**EXERCISE BRIEF**
For the entries below, repeat exactly each line starting with the one that contains "X93837857Y-91230380D02*" and going on through the one that contains "X92266428Y-90611333D01*", and no others.
+-------+
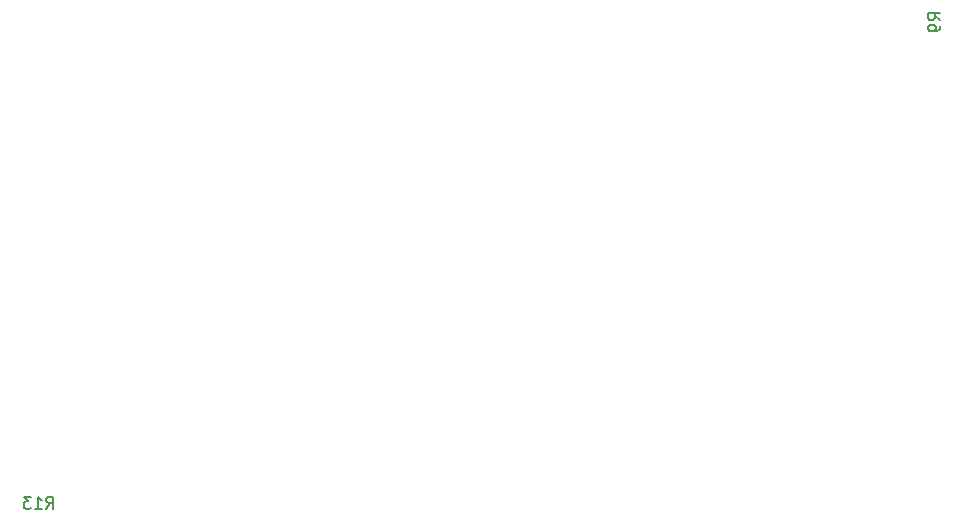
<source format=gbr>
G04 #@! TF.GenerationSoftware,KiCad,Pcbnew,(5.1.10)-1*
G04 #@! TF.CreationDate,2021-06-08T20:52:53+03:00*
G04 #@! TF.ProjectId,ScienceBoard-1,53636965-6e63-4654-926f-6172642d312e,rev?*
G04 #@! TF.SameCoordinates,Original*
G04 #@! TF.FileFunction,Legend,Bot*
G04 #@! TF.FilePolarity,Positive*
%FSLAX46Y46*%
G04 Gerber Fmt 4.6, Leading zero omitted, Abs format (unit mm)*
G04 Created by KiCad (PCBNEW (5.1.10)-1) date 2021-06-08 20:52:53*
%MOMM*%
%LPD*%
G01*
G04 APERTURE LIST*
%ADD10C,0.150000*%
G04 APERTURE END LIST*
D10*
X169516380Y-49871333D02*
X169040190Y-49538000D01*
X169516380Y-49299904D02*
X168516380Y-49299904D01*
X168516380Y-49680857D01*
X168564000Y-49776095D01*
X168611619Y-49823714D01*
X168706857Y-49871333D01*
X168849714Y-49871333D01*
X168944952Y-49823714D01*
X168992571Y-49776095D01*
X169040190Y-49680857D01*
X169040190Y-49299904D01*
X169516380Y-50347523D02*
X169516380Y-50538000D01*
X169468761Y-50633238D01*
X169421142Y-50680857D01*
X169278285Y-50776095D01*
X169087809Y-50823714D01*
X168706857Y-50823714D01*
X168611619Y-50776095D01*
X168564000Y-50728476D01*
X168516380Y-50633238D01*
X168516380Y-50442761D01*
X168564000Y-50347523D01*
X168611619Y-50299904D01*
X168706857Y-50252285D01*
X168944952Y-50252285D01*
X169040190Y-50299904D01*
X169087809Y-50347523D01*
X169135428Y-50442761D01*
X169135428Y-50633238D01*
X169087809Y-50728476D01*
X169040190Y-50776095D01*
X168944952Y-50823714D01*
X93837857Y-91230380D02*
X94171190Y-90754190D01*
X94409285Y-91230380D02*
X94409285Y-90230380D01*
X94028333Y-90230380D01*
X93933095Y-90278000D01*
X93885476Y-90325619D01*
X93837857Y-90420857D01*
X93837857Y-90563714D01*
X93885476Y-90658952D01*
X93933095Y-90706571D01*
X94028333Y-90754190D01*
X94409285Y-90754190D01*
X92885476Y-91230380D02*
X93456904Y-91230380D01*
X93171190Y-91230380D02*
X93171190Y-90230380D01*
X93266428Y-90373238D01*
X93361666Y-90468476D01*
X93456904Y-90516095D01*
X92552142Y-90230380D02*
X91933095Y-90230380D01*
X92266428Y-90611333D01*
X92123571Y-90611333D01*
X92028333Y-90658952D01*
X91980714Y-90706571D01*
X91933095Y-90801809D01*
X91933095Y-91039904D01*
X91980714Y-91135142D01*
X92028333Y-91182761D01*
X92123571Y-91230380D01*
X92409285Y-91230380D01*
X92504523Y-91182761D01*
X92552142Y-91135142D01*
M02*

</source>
+-------+
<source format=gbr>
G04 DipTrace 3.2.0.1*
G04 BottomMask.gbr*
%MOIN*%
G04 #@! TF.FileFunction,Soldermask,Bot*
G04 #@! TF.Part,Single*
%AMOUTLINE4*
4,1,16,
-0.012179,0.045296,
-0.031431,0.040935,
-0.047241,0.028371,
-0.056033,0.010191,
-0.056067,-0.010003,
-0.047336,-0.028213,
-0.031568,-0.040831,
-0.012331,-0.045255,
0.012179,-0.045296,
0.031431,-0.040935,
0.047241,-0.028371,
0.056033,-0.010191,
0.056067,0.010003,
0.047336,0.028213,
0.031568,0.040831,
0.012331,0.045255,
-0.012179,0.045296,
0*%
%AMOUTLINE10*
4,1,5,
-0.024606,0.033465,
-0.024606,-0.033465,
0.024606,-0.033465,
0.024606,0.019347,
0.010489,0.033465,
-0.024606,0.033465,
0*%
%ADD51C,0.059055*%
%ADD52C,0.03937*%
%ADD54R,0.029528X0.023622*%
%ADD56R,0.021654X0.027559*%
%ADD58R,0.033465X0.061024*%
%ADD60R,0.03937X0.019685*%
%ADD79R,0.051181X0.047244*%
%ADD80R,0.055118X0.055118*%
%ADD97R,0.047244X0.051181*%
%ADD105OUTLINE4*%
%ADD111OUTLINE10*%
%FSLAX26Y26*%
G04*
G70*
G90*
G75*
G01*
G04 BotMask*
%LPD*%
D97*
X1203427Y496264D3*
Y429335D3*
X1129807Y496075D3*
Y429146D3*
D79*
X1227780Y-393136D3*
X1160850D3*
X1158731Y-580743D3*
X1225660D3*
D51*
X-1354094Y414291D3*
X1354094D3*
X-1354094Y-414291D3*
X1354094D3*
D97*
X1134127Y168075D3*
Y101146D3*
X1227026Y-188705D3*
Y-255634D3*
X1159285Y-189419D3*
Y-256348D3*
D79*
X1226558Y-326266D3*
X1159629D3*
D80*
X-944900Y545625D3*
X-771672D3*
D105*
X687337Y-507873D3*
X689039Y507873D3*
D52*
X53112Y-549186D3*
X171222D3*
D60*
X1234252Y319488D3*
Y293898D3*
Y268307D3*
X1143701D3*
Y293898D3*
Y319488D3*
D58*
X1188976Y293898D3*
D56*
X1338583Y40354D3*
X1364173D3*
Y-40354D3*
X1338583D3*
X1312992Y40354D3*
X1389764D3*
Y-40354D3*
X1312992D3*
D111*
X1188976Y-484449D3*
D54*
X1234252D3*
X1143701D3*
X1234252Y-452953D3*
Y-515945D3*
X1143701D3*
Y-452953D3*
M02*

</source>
+-------+
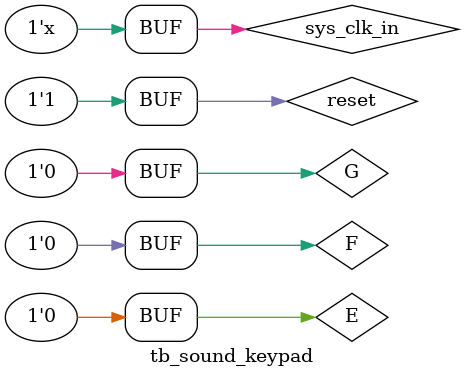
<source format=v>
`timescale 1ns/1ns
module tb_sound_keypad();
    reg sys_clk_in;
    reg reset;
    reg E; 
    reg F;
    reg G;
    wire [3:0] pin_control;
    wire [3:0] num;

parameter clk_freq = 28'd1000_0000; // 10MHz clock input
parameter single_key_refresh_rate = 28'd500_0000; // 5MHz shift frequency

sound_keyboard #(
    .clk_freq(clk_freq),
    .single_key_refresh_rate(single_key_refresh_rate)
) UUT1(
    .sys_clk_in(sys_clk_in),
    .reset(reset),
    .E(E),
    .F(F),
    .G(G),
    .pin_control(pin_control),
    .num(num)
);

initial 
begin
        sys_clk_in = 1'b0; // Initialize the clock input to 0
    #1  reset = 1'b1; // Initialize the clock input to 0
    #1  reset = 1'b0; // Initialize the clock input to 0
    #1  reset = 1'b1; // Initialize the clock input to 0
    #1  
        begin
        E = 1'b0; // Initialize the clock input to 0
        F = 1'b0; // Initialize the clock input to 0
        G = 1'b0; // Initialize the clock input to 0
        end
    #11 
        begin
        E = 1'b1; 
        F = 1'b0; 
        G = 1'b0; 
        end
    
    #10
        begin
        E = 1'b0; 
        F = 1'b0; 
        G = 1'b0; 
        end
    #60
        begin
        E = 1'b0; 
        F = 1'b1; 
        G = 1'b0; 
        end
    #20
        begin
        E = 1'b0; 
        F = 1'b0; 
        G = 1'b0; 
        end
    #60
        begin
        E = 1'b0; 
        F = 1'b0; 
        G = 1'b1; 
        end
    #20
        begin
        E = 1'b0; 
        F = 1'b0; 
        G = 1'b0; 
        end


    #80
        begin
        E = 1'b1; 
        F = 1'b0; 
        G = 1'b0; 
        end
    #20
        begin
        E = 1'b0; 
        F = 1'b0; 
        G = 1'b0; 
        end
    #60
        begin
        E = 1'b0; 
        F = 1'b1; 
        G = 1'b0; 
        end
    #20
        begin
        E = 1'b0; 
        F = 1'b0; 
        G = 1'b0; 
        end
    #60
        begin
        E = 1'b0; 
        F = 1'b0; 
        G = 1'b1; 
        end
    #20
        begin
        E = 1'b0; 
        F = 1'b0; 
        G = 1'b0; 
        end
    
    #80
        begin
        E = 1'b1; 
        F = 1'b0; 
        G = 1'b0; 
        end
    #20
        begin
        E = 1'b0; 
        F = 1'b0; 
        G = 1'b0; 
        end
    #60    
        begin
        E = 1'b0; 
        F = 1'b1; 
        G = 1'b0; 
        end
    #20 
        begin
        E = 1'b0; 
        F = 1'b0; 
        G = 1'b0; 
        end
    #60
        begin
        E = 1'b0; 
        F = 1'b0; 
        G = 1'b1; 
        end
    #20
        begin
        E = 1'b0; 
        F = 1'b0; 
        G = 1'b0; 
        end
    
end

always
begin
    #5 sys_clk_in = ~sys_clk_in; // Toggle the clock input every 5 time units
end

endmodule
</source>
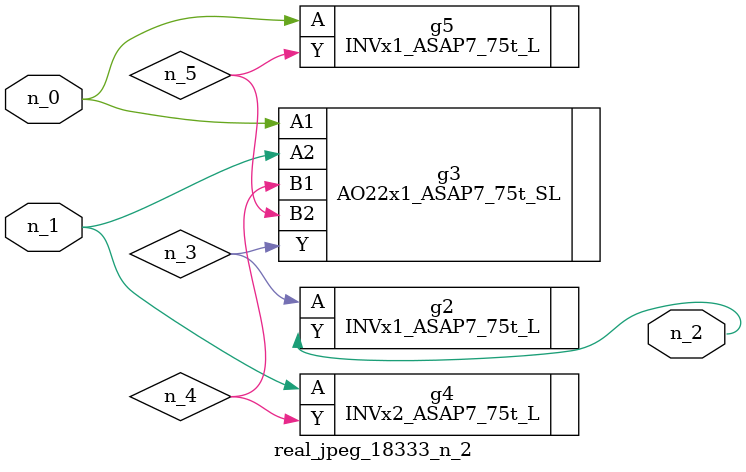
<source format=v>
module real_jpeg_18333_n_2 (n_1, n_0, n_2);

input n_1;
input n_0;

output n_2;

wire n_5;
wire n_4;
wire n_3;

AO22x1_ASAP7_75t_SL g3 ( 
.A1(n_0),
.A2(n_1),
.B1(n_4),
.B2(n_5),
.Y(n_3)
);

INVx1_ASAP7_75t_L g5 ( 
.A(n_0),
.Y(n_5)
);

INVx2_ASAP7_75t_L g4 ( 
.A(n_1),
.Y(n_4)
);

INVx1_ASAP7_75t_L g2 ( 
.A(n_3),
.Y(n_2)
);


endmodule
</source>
+-------+
**ANSWER AREA**
X93837857Y-91230380D02*
X94171190Y-90754190D01*
X94409285Y-91230380D02*
X94409285Y-90230380D01*
X94028333Y-90230380D01*
X93933095Y-90278000D01*
X93885476Y-90325619D01*
X93837857Y-90420857D01*
X93837857Y-90563714D01*
X93885476Y-90658952D01*
X93933095Y-90706571D01*
X94028333Y-90754190D01*
X94409285Y-90754190D01*
X92885476Y-91230380D02*
X93456904Y-91230380D01*
X93171190Y-91230380D02*
X93171190Y-90230380D01*
X93266428Y-90373238D01*
X93361666Y-90468476D01*
X93456904Y-90516095D01*
X92552142Y-90230380D02*
X91933095Y-90230380D01*
X92266428Y-90611333D01*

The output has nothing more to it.